Task directions:
Write out the whole text on Jeep Gladiator financing, word for word.

Article:
======

Lenders like Navy Federal Credit Union and Bank of America are advertising new-car interest rates ranging from 4.74 to 5.39 percent. So let’s say you were to secure a loan with a nice, even 5 percent APR and utilize the same $2,500 rebate on that Gladiator. Here’s how the numbers shake out:
That’s an interest cost of $4,683, which means a savings of $2,170 over the course of the loan. And this comparison is for a base-model Gladiator — it’s not unheard of for folks to drop $50,000 or more on a well-equipped Jeep. At 7.26 percent for 60 months, that’s a total interest payment of $9,772 if you use Jeep’s financing, compared to $6,613 using a 5-percent loan.

======

Information provided:
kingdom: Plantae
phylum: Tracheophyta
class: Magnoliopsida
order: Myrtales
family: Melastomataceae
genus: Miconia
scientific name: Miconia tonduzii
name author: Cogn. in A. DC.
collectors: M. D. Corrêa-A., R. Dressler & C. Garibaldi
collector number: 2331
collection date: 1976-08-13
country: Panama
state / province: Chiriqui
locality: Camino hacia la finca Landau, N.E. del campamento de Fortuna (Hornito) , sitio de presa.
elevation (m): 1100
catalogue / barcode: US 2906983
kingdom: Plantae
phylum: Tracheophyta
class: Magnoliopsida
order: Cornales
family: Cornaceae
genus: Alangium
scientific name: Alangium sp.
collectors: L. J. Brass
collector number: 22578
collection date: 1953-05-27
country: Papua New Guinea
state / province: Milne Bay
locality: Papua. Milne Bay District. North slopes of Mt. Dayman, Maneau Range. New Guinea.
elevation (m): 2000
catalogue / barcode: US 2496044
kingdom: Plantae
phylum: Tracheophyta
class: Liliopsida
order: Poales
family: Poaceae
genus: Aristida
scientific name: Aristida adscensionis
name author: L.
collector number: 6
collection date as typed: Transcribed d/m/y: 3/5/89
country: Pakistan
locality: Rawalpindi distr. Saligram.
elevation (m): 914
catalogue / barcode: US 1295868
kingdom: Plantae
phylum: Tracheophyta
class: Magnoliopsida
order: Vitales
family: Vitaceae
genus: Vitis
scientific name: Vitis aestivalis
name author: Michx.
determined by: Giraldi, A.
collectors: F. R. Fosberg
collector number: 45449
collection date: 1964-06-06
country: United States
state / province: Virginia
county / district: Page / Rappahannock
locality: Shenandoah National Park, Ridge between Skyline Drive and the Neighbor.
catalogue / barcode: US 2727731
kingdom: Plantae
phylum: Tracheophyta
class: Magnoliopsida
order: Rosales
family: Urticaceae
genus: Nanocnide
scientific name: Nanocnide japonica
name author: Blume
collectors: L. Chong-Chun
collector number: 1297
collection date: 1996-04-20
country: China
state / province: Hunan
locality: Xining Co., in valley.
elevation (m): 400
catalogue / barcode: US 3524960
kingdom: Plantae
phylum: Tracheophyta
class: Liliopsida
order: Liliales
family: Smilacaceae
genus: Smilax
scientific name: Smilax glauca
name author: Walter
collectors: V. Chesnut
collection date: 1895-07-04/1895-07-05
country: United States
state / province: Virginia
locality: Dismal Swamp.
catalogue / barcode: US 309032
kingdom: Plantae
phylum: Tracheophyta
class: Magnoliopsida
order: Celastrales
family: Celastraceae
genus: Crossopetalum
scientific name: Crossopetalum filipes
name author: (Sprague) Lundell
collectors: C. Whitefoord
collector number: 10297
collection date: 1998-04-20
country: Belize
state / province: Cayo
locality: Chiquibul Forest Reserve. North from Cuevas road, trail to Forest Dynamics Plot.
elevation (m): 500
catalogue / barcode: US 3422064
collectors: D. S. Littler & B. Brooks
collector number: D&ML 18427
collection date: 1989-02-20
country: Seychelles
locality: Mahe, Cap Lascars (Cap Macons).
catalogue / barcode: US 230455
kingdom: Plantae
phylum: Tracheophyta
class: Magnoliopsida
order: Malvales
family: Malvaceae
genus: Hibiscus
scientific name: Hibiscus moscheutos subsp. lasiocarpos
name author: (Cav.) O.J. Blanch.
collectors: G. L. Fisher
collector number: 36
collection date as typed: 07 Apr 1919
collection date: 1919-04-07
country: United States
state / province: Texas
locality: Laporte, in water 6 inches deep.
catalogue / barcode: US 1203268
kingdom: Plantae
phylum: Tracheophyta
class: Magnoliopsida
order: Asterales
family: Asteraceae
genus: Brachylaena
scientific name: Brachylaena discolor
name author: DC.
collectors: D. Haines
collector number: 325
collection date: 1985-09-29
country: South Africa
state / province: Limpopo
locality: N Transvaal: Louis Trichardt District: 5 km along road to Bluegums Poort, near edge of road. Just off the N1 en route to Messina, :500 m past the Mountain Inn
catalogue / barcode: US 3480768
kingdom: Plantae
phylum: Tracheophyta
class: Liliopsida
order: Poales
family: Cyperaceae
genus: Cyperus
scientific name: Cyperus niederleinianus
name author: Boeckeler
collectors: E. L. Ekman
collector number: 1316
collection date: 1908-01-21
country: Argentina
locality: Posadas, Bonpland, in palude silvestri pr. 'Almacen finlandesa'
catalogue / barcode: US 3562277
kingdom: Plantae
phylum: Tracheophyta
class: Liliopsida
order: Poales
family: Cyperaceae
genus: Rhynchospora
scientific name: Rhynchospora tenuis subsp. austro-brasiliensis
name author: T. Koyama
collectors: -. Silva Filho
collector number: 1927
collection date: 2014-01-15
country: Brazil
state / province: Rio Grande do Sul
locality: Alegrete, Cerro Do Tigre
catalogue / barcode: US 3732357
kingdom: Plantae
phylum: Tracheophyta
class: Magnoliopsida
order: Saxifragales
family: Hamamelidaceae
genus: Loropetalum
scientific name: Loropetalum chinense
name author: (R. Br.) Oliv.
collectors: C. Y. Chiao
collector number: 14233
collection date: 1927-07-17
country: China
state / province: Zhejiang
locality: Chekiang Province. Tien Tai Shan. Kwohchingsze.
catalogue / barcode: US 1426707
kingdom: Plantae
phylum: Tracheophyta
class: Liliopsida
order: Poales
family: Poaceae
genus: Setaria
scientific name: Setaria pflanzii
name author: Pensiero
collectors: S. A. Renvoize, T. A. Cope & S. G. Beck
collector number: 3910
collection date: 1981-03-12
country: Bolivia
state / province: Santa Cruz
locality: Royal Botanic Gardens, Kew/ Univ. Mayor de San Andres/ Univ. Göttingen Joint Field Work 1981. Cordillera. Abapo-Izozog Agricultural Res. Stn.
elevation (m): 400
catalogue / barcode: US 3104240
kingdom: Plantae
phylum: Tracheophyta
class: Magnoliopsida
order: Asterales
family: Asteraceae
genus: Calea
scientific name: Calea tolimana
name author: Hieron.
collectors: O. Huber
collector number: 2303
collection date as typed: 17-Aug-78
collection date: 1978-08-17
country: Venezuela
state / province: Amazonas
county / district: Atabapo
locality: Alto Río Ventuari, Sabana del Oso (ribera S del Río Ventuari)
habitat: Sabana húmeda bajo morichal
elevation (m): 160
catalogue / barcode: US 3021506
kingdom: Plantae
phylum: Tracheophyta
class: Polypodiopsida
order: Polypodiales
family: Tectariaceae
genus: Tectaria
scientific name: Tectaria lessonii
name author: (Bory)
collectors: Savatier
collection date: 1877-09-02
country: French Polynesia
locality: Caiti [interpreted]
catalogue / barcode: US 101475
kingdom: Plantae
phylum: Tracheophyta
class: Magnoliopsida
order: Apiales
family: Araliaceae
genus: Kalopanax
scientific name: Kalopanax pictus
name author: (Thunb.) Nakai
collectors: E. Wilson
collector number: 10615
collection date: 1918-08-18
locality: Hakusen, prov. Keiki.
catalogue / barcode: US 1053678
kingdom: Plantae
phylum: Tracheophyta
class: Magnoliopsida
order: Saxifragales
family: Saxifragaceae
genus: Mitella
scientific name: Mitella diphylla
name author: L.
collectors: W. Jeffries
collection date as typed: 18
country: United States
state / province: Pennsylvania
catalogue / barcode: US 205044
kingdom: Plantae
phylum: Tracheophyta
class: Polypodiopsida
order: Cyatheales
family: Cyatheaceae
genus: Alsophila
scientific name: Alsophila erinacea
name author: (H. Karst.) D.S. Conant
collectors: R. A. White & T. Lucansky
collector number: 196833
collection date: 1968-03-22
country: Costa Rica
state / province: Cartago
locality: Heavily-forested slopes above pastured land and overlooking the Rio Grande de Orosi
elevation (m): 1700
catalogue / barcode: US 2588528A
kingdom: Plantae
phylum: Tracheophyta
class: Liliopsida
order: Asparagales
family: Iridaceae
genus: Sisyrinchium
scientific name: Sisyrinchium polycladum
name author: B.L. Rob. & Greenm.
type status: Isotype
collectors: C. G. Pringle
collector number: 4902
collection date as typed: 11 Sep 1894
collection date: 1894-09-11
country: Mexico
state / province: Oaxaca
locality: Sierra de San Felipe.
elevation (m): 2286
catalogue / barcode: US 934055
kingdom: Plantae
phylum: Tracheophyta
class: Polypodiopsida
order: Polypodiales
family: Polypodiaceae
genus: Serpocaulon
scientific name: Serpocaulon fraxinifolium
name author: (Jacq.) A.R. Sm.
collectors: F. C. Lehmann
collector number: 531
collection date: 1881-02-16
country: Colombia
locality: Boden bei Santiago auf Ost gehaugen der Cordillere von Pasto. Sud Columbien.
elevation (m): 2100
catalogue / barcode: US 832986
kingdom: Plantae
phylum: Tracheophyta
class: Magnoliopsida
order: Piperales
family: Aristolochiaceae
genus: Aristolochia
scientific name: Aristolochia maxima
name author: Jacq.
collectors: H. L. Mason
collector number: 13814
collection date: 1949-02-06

======

Result for this task:
Lenders like Navy Federal Credit Union and Bank of America are advertising new-car interest rates ranging from 4.74 to 5.39 percent. So let’s say you were to secure a loan with a nice, even 5 percent APR and utilize the same $2,500 rebate on that Gladiator. Here’s how the numbers shake out:
That’s an interest cost of $4,683, which means a savings of $2,170 over the course of the loan. And this comparison is for a base-model Gladiator — it’s not unheard of for folks to drop $50,000 or more on a well-equipped Jeep. At 7.26 percent for 60 months, that’s a total interest payment of $9,772 if you use Jeep’s financing, compared to $6,613 using a 5-percent loan.